Please report every line in the entries that contains the string "Devonshire".
---------- INPUT MATERIAL
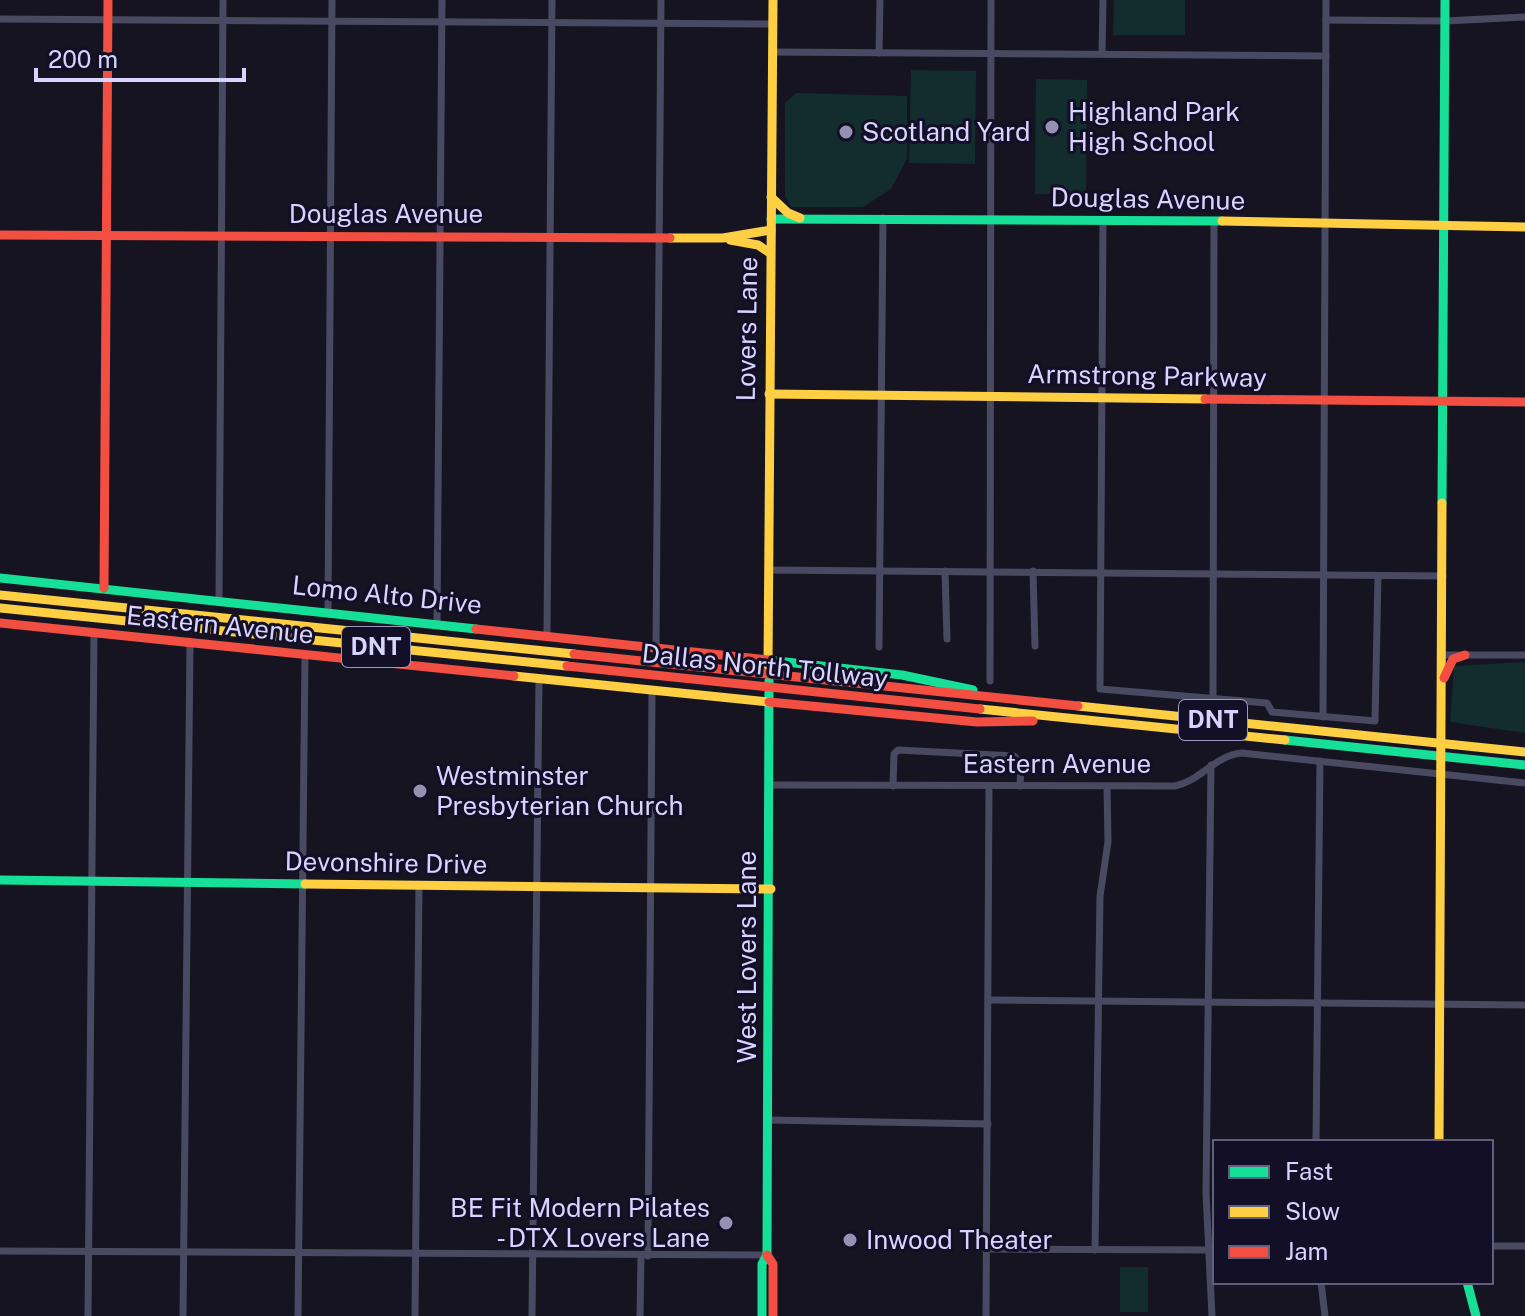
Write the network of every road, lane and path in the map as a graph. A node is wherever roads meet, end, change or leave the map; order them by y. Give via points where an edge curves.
1 (108, 0) edge
2 (223, 0) edge
3 (332, 0) edge
4 (442, 0) edge
5 (552, 0) edge
6 (661, 0) edge
7 (773, 0) edge
8 (880, 0) edge
9 (991, 0) edge
10 (1103, 0) edge
11 (1326, 0) edge
12 (1445, 0) edge
13 (1525, 17) edge
14 (0, 19) edge
15 (108, 20) junction
16 (1326, 20) junction
17 (223, 21) junction
18 (1445, 21) junction
19 (332, 22) junction
20 (442, 22) junction
21 (552, 23) junction
22 (661, 24) junction
23 (773, 24) junction
24 (773, 52) junction
25 (879, 53) junction
26 (991, 54) junction
27 (1102, 54) junction
28 (1326, 56) junction
29 (771, 197) junction
30 (883, 218) junction
31 (803, 219) junction
32 (992, 219) junction
33 (1103, 221) junction
34 (1214, 223) junction
35 (1325, 224) junction
36 (771, 225) junction
37 (1445, 227) junction
38 (1525, 227) edge
39 (0, 235) edge
40 (106, 235) junction
41 (222, 236) junction
42 (331, 237) junction
43 (440, 237) junction
44 (549, 237) junction
45 (660, 238) junction
46 (723, 238) junction
47 (770, 253) junction
48 (769, 394) junction
49 (880, 395) junction
50 (990, 396) junction
51 (1103, 397) junction
52 (1213, 398) junction
53 (1323, 400) junction
54 (1443, 402) junction
55 (1525, 402) edge
56 (769, 570) junction
57 (880, 571) junction
58 (945, 571) junction
59 (990, 571) junction
60 (1033, 571) junction
61 (1101, 572) junction
62 (1211, 573) junction
63 (1324, 574) junction
64 (1378, 576) junction
65 (1443, 576) junction
66 (0, 578) edge
67 (104, 588) junction
68 (0, 595) edge
69 (219, 600) junction
70 (0, 608) edge
71 (328, 611) junction
72 (437, 622) junction
73 (0, 623) edge
74 (94, 634) junction
75 (547, 635) junction
76 (947, 639) dead end
77 (190, 645) junction
78 (656, 646) junction
79 (1035, 646) dead end
80 (879, 647) dead end
81 (1442, 655) junction
82 (1465, 655) junction
83 (1525, 655) edge
84 (305, 656) junction
85 (768, 660) junction
86 (539, 680) junction
87 (990, 681) dead end
88 (1442, 685) junction
89 (652, 692) junction
90 (1213, 697) junction
91 (995, 698) junction
92 (769, 702) junction
93 (1323, 717) junction
94 (1056, 718) junction
95 (1525, 752) edge
96 (1320, 761) junction
97 (1211, 765) junction
98 (1525, 765) edge
99 (1440, 770) junction
100 (1525, 783) edge
101 (770, 785) junction
102 (893, 786) junction
103 (989, 786) junction
104 (1020, 786) junction
105 (1107, 787) junction
106 (0, 880) edge
107 (92, 881) junction
108 (189, 883) junction
109 (301, 883) junction
110 (419, 885) junction
111 (537, 887) junction
112 (652, 888) junction
113 (771, 889) junction
114 (989, 1000) junction
115 (1098, 1001) junction
116 (1208, 1003) junction
117 (1318, 1003) junction
118 (1439, 1004) junction
119 (1525, 1005) edge
120 (768, 1120) junction
121 (988, 1124) junction
122 (1316, 1140) edge
123 (1439, 1140) edge
124 (1493, 1246) edge
125 (1525, 1246) edge
126 (987, 1249) junction
127 (1095, 1250) junction
128 (1211, 1250) edge
129 (0, 1251) edge
130 (88, 1251) junction
131 (184, 1251) junction
132 (298, 1253) junction
133 (416, 1254) junction
134 (533, 1255) junction
135 (767, 1255) junction
136 (644, 1256) junction
137 (1321, 1284) edge
138 (1468, 1284) edge
139 (88, 1316) edge
140 (183, 1316) edge
141 (298, 1316) edge
142 (415, 1316) edge
143 (532, 1316) edge
144 (640, 1316) edge
145 (762, 1316) edge
146 (773, 1316) edge
147 (986, 1316) edge
148 (1212, 1316) edge
149 (1325, 1316) edge
150 (1476, 1316) edge

1 - 15 main road
2 - 17 street
3 - 19 street
4 - 20 street
5 - 21 street
6 - 22 street
7 - 23 main road, Lovers Lane
8 - 25 street
9 - 26 street
10 - 27 street
11 - 16 street
12 - 18 main road
13 - 18 street
14 - 15 street
15 - 17 street
15 - 40 main road
16 - 18 street
16 - 28 street
17 - 19 street
17 - 41 street
18 - 37 main road
19 - 20 street
19 - 42 street
20 - 21 street
20 - 43 street
21 - 22 street
21 - 44 street
22 - 23 street
22 - 45 street
23 - 24 main road, Lovers Lane
24 - 25 street
24 - 29 main road, Lovers Lane
25 - 26 street
26 - 27 street
26 - 32 street
27 - 28 street
28 - 35 street
29 - 31 main road
29 - 36 main road, Lovers Lane
30 - 31 main road, Douglas Avenue
30 - 32 main road, Douglas Avenue
30 - 49 street
31 - 36 main road, Douglas Avenue
32 - 33 main road, Douglas Avenue
32 - 50 street
33 - 34 main road, Douglas Avenue
33 - 51 street
34 - 35 main road, Douglas Avenue
34 - 52 street
35 - 37 main road, Douglas Avenue
35 - 53 street
36 - 46 main road, Douglas Avenue
36 - 47 main road, Lovers Lane
37 - 38 main road, Douglas Avenue
37 - 54 main road
39 - 40 main road, Douglas Avenue
40 - 41 main road, Douglas Avenue
40 - 67 main road
41 - 42 main road, Douglas Avenue
41 - 69 street
42 - 43 main road, Douglas Avenue
42 - 71 street
43 - 44 main road, Douglas Avenue
43 - 72 street
44 - 45 main road, Douglas Avenue
44 - 75 street
45 - 46 main road, Douglas Avenue
45 - 78 street
46 - 47 main road
47 - 48 main road, Lovers Lane
48 - 49 main road, Armstrong Parkway
48 - 56 main road, Lovers Lane
49 - 50 main road, Armstrong Parkway
49 - 57 street
50 - 51 main road, Armstrong Parkway
50 - 59 street
51 - 52 main road, Armstrong Parkway
51 - 61 street
52 - 53 main road, Armstrong Parkway
52 - 62 street
53 - 54 main road, Armstrong Parkway
53 - 63 street
54 - 55 main road, Armstrong Parkway
54 - 65 main road
56 - 57 street
56 - 85 main road, Lovers Lane
57 - 58 street
57 - 80 street
58 - 59 street
58 - 76 street
59 - 60 street
59 - 87 street
60 - 61 street
60 - 79 street
61 - 62 street
61 - 90 street via 1100,689
62 - 63 street
62 - 90 street
63 - 64 street
63 - 93 street
64 - 65 street
64 - 93 street via 1377,718 1371,722
65 - 81 main road
66 - 67 main road, Lomo Alto Drive
67 - 69 main road, Lomo Alto Drive
68 - 91 main road, Dallas North Tollway / DNT
69 - 71 main road, Lomo Alto Drive
70 - 94 main road, Dallas North Tollway / DNT
71 - 72 main road, Lomo Alto Drive
72 - 75 main road, Lomo Alto Drive
73 - 74 main road, Eastern Avenue
74 - 77 main road, Eastern Avenue
74 - 107 street
75 - 78 main road, Lomo Alto Drive
77 - 84 main road, Eastern Avenue
77 - 108 street
78 - 85 main road, Lomo Alto Drive
81 - 82 street
81 - 88 main road
82 - 83 street
82 - 88 main road via 1449,664
84 - 86 main road, Eastern Avenue
84 - 109 street
85 - 91 main road, Lomo Alto Drive via 902,675
85 - 92 main road, West Lovers Lane
86 - 89 main road, Eastern Avenue
86 - 111 street
88 - 99 main road
89 - 92 main road, Eastern Avenue
89 - 112 street
90 - 93 street via 1267,703 1272,712
91 - 95 main road, Dallas North Tollway / DNT
92 - 94 main road, Eastern Avenue via 977,722
92 - 101 main road, West Lovers Lane
94 - 98 main road, Dallas North Tollway / DNT
96 - 97 street, Eastern Avenue via 1242,753
96 - 99 street, Eastern Avenue
96 - 117 street
97 - 105 street, Eastern Avenue via 1182,784
97 - 116 street
99 - 100 street, Eastern Avenue
99 - 118 main road
101 - 102 street, Eastern Avenue
101 - 113 main road, West Lovers Lane
102 - 103 street, Eastern Avenue
102 - 104 street via 898,750 1014,756 1021,765
103 - 104 street, Eastern Avenue
103 - 114 street
104 - 105 street, Eastern Avenue
105 - 115 street
106 - 107 main road, Devonshire Drive
107 - 108 main road, Devonshire Drive
107 - 130 street
108 - 109 main road, Devonshire Drive
108 - 131 street
109 - 110 main road, Devonshire Drive
109 - 132 street
110 - 111 main road, Devonshire Drive
110 - 133 street
111 - 112 main road, Devonshire Drive
111 - 134 street
112 - 113 main road, Devonshire Drive
112 - 136 street
113 - 120 main road, West Lovers Lane
114 - 115 street
114 - 121 street
115 - 116 street
115 - 127 street
116 - 117 street
116 - 128 street
117 - 118 street
117 - 122 street
118 - 119 street
118 - 123 main road
120 - 121 street
120 - 135 main road, West Lovers Lane
121 - 126 street
124 - 125 street
126 - 127 street
126 - 147 street
127 - 128 street
128 - 148 street
129 - 130 street
130 - 131 street
130 - 139 street
131 - 132 street
131 - 140 street
132 - 133 street
132 - 141 street
133 - 134 street
133 - 142 street
134 - 136 street
134 - 143 street
135 - 136 street
135 - 145 main road, West Lovers Lane via 762,1264
135 - 146 main road, West Lovers Lane via 773,1264
136 - 144 street
137 - 149 street
138 - 150 main road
--------------------
● **SOLUTION FOR THIS EXERCISE**:
106 - 107 main road, Devonshire Drive
107 - 108 main road, Devonshire Drive
108 - 109 main road, Devonshire Drive
109 - 110 main road, Devonshire Drive
110 - 111 main road, Devonshire Drive
111 - 112 main road, Devonshire Drive
112 - 113 main road, Devonshire Drive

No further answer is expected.